J'y ai alors vécu 2 ans. J'avais 22 ans.
J'ai découvert un pays aux ressources morales et intellectuelles complètement ignorées de la France engoncée dans ses vitupérations.
Je savais que c'était une grande puissance qui se reconstruisait et qui serait une charnière: il était en effet aussi évident que ce pays serait un jour réunifié. On ne coupe pas un pays en 2 (et Fassbinder, le mariage de Maria Braun, s'est lourdement trompé!)
Et nous avons complètement raté le coche, nous Français. Car il y avait alors une incroyable cote d'amour en Allemagne pour la France que matérialisait la réédition d'un livre à succés: Wie Gott in Franreich leben: vivre comme Dieu en France.

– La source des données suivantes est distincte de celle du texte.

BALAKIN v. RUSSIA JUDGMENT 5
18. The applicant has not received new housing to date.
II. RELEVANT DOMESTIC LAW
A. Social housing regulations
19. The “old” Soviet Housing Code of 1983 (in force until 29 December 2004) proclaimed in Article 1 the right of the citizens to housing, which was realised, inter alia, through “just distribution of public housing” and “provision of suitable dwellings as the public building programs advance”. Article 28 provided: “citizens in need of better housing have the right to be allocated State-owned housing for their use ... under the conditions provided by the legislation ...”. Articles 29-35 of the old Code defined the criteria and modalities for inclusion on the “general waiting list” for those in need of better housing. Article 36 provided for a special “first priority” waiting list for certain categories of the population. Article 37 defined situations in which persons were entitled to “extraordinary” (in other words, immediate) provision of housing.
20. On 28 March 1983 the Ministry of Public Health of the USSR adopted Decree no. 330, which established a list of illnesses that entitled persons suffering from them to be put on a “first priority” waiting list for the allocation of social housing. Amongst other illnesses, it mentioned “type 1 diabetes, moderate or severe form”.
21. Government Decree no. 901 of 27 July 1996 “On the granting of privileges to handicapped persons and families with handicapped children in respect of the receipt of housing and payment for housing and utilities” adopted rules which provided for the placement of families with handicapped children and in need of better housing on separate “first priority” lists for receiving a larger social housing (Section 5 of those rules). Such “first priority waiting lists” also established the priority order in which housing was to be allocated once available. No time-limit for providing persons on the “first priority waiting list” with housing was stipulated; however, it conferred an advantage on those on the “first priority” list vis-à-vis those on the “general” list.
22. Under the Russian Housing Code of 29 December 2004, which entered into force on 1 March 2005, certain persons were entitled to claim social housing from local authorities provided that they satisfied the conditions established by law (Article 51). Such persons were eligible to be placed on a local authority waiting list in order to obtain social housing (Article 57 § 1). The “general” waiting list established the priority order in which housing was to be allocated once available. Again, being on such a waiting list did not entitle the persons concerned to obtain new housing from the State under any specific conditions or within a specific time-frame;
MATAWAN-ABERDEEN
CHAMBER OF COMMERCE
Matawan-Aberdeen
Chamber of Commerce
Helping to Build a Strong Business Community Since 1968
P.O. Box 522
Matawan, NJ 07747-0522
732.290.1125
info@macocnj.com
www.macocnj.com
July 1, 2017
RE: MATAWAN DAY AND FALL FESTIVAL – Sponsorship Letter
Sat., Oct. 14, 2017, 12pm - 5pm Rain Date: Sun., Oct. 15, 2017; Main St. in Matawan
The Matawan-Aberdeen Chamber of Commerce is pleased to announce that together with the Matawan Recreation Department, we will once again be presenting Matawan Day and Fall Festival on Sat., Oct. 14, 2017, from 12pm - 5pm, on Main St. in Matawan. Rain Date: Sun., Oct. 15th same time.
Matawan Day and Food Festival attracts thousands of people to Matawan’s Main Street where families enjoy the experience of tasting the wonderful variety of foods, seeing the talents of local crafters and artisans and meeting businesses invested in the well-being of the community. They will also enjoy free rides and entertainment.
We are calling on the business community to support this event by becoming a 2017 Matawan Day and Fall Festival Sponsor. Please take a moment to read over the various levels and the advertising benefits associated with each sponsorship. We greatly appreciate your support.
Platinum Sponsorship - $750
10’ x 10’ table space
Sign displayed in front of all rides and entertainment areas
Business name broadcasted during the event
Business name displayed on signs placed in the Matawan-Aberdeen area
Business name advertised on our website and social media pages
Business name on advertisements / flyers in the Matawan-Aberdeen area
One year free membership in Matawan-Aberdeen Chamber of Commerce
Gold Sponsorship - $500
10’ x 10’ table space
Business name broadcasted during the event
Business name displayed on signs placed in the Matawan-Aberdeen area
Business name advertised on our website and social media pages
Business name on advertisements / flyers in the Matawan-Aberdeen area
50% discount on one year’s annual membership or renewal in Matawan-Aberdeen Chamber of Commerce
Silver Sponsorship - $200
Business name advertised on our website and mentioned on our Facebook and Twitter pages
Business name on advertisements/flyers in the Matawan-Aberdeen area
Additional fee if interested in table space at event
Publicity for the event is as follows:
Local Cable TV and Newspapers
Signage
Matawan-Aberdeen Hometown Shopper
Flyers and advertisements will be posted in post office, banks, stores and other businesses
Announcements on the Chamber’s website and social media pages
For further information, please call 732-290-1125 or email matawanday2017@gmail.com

Nous avons raté l'Histoire, justement parce que nous croyons que notre passé suffisait pour nous garantir notre avenir: piège d'orgueil, piège d'un sous développement idéologique.La France était aussi plombée par son communisme.
La question de l'immigration qui vient alourdir nos handicaps est aussi une manifestation du déclin de nos vertus...passées.
Peut être , sans doute même, sa destruction fut elle pour l'Allemagne sa chance historique. Ca on ne fait pas du neuf avec du vieux et, à partir d'Hiroshima, tout êtait neuf.
Si le Président d el'Europe est le personnage falot qu'on dit, s'il ne se révèle pas comme certains papes élus en raison de leur faiblesse, alors on pourra dire que la France porte une lourde responsabilité historique dans l'échec européen qui non seulement aggravera le sien mais en révèlera l'origine: notre incapacité de vieillards!